**BAGIAN DOKUMEN**
---+---

Sekalipun pada akhirnya dapat menjadi bahan kajian ilmiah dan ilmu filsafat, dan bahkan bisa jadi mereka akan menyetarakan System Pencerahan ini. Sekedar sebagai hasil sebuah proses pemikiran belaka itulah kebiasaan kaum obyektifis dan kaum rasional, semuanya di luar kepentingan dan kebutuhan Tandava Nrtya, yang mengutamakan pengalaman praktis Kenyataan dari pada pernyataan dan gagasan-gagasannya.

Tandava Nrtya hanya menawarkan jalan yang nyata dan akurat tak tersangkalkan dan tak terhindarkan agar dapat mengalami Kenyataan sebagaimana Kenyataan itu sendiri tanpa diganggu atau dicemari oleh sebuah konsepsi atau persepsi apapun, apakah itu konsepsi ilmiah atau filsafat maupun konsepsi agama.

---+---

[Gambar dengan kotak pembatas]
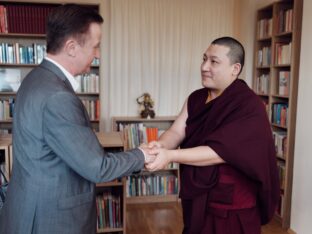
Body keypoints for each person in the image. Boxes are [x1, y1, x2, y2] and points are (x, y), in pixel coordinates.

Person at [0, 4, 154, 234]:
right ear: (72, 47)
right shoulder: (57, 96)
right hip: (50, 219)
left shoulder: (35, 78)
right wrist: (141, 155)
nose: (98, 54)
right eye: (96, 46)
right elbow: (98, 168)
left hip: (28, 208)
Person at [145, 37, 280, 234]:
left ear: (235, 68)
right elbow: (176, 130)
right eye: (204, 59)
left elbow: (220, 152)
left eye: (214, 62)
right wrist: (161, 146)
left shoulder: (249, 105)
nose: (204, 67)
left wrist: (171, 156)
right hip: (199, 194)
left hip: (230, 204)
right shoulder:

---+---

**TUGAS**
Ganti "kaum rasional" dengan "kaum rasionalis" dalam bagian teks tentang Tandava Nrtya yang dibuka dengan kata-kata "Sekalipun pada akhirnya" dan ditutup dengan "pernyataan dan gagasan-gagasannya.", lalu tuliskan kembali bagian itu. Data tersebut merupakan bahan yang terpisah dari teks.

**JAWABAN LATIHAN**
Sekalipun pada akhirnya dapat menjadi bahan kajian ilmiah dan ilmu filsafat, dan bahkan bisa jadi mereka akan menyetarakan System Pencerahan ini. Sekedar sebagai hasil sebuah proses pemikiran belaka itulah kebiasaan kaum obyektifis dan kaum rasionalis, semuanya di luar kepentingan dan kebutuhan Tandava Nrtya, yang mengutamakan pengalaman praktis Kenyataan dari pada pernyataan dan gagasan-gagasannya.